▶ **Task brief**
From the first line to the last, retype the data below exactly.

[[ Data to process, beginning ]]

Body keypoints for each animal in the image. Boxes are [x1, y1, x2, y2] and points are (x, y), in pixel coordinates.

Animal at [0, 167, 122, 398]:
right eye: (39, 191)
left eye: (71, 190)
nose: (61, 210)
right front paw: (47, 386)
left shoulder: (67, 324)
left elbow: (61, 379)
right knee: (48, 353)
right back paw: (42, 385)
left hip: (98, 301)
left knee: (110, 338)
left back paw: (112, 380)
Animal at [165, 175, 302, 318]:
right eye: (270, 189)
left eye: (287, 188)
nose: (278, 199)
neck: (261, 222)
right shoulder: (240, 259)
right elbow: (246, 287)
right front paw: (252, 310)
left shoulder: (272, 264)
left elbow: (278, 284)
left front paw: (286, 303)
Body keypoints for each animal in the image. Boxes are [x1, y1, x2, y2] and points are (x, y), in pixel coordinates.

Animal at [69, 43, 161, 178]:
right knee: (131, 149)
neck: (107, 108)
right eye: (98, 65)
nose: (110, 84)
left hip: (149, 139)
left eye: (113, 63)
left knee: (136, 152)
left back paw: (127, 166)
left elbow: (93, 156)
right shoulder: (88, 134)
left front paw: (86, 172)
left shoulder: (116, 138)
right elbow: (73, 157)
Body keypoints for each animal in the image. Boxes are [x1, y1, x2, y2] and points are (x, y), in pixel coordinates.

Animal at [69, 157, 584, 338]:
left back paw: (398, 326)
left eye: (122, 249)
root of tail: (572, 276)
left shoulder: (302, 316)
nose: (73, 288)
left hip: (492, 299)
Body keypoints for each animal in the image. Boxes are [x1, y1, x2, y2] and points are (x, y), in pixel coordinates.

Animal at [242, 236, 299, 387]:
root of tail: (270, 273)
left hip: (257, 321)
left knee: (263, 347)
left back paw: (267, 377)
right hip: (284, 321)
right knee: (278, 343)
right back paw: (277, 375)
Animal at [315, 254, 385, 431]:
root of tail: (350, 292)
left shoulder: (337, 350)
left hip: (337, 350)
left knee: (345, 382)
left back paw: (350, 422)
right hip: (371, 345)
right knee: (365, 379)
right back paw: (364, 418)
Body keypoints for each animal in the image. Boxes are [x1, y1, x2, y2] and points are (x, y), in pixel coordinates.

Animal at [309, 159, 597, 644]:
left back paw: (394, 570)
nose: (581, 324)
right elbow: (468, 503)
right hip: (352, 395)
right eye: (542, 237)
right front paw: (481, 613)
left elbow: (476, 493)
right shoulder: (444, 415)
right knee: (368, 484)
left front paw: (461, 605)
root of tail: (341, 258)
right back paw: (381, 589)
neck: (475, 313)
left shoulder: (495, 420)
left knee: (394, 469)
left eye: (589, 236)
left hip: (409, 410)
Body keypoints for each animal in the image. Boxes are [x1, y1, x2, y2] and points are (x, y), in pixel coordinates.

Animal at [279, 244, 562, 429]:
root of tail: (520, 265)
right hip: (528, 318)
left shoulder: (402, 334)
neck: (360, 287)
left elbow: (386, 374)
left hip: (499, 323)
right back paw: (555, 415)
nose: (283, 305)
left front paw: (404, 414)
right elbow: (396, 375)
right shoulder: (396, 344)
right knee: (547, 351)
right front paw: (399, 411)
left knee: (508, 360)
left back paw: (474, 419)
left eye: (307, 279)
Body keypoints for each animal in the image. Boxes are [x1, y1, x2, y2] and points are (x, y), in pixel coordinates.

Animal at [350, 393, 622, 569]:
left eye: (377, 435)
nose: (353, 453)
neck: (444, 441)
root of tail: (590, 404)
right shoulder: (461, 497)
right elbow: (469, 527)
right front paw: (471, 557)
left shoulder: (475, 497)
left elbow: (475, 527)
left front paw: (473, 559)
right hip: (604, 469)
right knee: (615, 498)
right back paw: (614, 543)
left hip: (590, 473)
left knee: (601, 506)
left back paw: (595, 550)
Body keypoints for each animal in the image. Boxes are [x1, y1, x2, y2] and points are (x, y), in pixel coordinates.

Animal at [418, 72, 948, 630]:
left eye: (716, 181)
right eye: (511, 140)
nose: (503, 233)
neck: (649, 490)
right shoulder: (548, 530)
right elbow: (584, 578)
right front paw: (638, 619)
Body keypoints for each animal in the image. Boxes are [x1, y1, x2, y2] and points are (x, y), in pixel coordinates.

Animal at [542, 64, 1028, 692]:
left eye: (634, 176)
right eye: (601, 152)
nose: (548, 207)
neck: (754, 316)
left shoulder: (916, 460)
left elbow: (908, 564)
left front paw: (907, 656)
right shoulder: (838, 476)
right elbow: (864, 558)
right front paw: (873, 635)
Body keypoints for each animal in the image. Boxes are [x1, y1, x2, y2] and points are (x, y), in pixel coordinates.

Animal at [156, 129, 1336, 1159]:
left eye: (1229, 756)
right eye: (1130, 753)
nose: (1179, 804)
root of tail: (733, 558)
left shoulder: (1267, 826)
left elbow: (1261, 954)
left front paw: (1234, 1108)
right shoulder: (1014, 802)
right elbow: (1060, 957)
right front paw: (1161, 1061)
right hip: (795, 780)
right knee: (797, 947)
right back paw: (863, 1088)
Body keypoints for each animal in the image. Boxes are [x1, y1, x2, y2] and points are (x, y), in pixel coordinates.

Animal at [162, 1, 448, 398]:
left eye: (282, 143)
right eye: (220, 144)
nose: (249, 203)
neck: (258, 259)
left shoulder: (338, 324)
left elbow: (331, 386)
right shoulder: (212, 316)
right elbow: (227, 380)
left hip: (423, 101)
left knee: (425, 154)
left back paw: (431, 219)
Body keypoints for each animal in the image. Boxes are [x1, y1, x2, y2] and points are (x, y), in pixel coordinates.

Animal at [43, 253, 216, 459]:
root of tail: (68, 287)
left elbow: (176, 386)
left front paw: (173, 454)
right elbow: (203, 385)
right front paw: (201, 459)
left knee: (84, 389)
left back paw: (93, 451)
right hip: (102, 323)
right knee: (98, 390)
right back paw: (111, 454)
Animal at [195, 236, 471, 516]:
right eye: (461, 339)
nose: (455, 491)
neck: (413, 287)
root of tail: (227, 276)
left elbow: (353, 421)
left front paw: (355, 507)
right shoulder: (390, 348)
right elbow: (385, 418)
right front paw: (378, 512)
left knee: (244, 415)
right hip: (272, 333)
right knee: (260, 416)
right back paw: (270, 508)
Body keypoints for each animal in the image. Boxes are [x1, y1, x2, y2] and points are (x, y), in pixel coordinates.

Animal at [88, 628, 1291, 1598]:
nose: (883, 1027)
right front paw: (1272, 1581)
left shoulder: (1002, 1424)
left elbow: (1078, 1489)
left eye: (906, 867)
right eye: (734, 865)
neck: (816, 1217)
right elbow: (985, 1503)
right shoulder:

[[ Data to process, end ]]

▶ **Result for this exercise**
Body keypoints for each animal in the image. Boxes are [x1, y1, x2, y2] and points are (x, y), in pixel coordinates.

Animal at [0, 167, 122, 398]:
right eye: (39, 191)
left eye: (71, 190)
nose: (61, 210)
right front paw: (47, 386)
left shoulder: (67, 324)
left elbow: (61, 379)
right knee: (48, 353)
right back paw: (42, 385)
left hip: (98, 301)
left knee: (110, 338)
left back paw: (112, 380)
Animal at [165, 175, 302, 318]:
right eye: (270, 189)
left eye: (287, 188)
nose: (278, 199)
neck: (261, 222)
right shoulder: (240, 259)
right elbow: (246, 287)
right front paw: (252, 310)
left shoulder: (272, 264)
left elbow: (278, 284)
left front paw: (286, 303)
Body keypoints for each animal in the image. Boxes are [x1, y1, x2, y2] and points are (x, y), in pixel coordinates.

Animal at [69, 43, 161, 178]:
right knee: (131, 149)
neck: (107, 108)
right eye: (98, 65)
nose: (110, 84)
left hip: (149, 139)
left eye: (113, 63)
left knee: (136, 152)
left back paw: (127, 166)
left elbow: (93, 156)
right shoulder: (88, 134)
left front paw: (86, 172)
left shoulder: (116, 138)
right elbow: (73, 157)
Body keypoints for each animal in the image. Boxes are [x1, y1, x2, y2] and points are (x, y), in pixel coordinates.

Animal at [69, 157, 584, 338]:
left back paw: (398, 326)
left eye: (122, 249)
root of tail: (572, 276)
left shoulder: (302, 316)
nose: (73, 288)
left hip: (492, 299)
Body keypoints for each animal in the image. Boxes are [x1, y1, x2, y2] and points are (x, y), in pixel coordinates.

Animal at [242, 236, 299, 387]:
root of tail: (270, 273)
left hip: (257, 321)
left knee: (263, 347)
left back paw: (267, 377)
right hip: (284, 321)
right knee: (278, 343)
right back paw: (277, 375)
Animal at [315, 254, 385, 431]:
root of tail: (350, 292)
left shoulder: (337, 350)
left hip: (337, 350)
left knee: (345, 382)
left back paw: (350, 422)
right hip: (371, 345)
right knee: (365, 379)
right back paw: (364, 418)
Body keypoints for each animal in the image. Boxes are [x1, y1, x2, y2] and points are (x, y), in pixel coordinates.

Animal at [309, 159, 597, 644]:
left back paw: (394, 570)
nose: (581, 324)
right elbow: (468, 503)
right hip: (352, 395)
right eye: (542, 237)
right front paw: (481, 613)
left elbow: (476, 493)
right shoulder: (444, 415)
right knee: (368, 484)
left front paw: (461, 605)
root of tail: (341, 258)
right back paw: (381, 589)
neck: (475, 313)
left shoulder: (495, 420)
left knee: (394, 469)
left eye: (589, 236)
left hip: (409, 410)
Body keypoints for each animal in the image. Boxes are [x1, y1, x2, y2] and points are (x, y), in pixel coordinates.

Animal at [279, 244, 562, 429]:
root of tail: (520, 265)
right hip: (528, 318)
left shoulder: (402, 334)
neck: (360, 287)
left elbow: (386, 374)
left hip: (499, 323)
right back paw: (555, 415)
nose: (283, 305)
left front paw: (404, 414)
right elbow: (396, 375)
right shoulder: (396, 344)
right knee: (547, 351)
right front paw: (399, 411)
left knee: (508, 360)
left back paw: (474, 419)
left eye: (307, 279)
Body keypoints for each animal in the image. Boxes are [x1, y1, x2, y2] and points are (x, y), in pixel coordinates.

Animal at [350, 393, 622, 569]:
left eye: (377, 435)
nose: (353, 453)
neck: (444, 441)
root of tail: (590, 404)
right shoulder: (461, 497)
right elbow: (469, 527)
right front paw: (471, 557)
left shoulder: (475, 497)
left elbow: (475, 527)
left front paw: (473, 559)
right hip: (604, 469)
right knee: (615, 498)
right back paw: (614, 543)
left hip: (590, 473)
left knee: (601, 506)
left back paw: (595, 550)
Body keypoints for each animal in the image. Boxes are [x1, y1, x2, y2] and points are (x, y), in pixel coordinates.

Animal at [418, 72, 948, 630]:
left eye: (716, 181)
right eye: (511, 140)
nose: (503, 233)
neck: (649, 490)
right shoulder: (548, 530)
right elbow: (584, 578)
right front paw: (638, 619)
Body keypoints for each animal in the image. Boxes are [x1, y1, x2, y2] and points are (x, y), in pixel coordinates.

Animal at [542, 64, 1028, 692]:
left eye: (634, 176)
right eye: (601, 152)
nose: (548, 207)
neck: (754, 316)
left shoulder: (916, 460)
left elbow: (908, 564)
left front paw: (907, 656)
right shoulder: (838, 476)
right elbow: (864, 558)
right front paw: (873, 635)
Body keypoints for each animal in the image. Boxes are [x1, y1, x2, y2] and points are (x, y), in pixel coordinates.

Animal at [156, 129, 1336, 1159]:
left eye: (1229, 756)
right eye: (1130, 753)
nose: (1179, 804)
root of tail: (733, 558)
left shoulder: (1267, 826)
left elbow: (1261, 954)
left front paw: (1234, 1108)
right shoulder: (1014, 802)
right elbow: (1060, 957)
right front paw: (1161, 1061)
right hip: (795, 780)
right knee: (797, 947)
right back paw: (863, 1088)
Body keypoints for each animal in the image. Boxes are [x1, y1, x2, y2] and points are (x, y), in pixel coordinates.

Animal at [162, 1, 448, 398]:
left eye: (282, 143)
right eye: (220, 144)
nose: (249, 203)
neck: (258, 259)
left shoulder: (338, 324)
left elbow: (331, 386)
right shoulder: (212, 316)
right elbow: (227, 380)
left hip: (423, 101)
left knee: (425, 154)
left back paw: (431, 219)
Body keypoints for each animal in the image. Boxes are [x1, y1, x2, y2] and points are (x, y), in pixel coordinates.

Animal at [43, 253, 216, 459]:
root of tail: (68, 287)
left elbow: (176, 386)
left front paw: (173, 454)
right elbow: (203, 385)
right front paw: (201, 459)
left knee: (84, 389)
left back paw: (93, 451)
right hip: (102, 323)
right knee: (98, 390)
right back paw: (111, 454)
Animal at [195, 236, 471, 516]:
right eye: (461, 339)
nose: (455, 491)
neck: (413, 287)
root of tail: (227, 276)
left elbow: (353, 421)
left front paw: (355, 507)
right shoulder: (390, 348)
right elbow: (385, 418)
right front paw: (378, 512)
left knee: (244, 415)
right hip: (272, 333)
right knee: (260, 416)
right back paw: (270, 508)
Body keypoints for each animal in the image. Boxes are [x1, y1, x2, y2] and points are (x, y), in pixel coordinates.

Animal at [88, 628, 1291, 1598]:
nose: (883, 1027)
right front paw: (1272, 1581)
left shoulder: (1002, 1424)
left elbow: (1078, 1489)
left eye: (906, 867)
right eye: (734, 865)
neck: (816, 1217)
right elbow: (985, 1503)
right shoulder:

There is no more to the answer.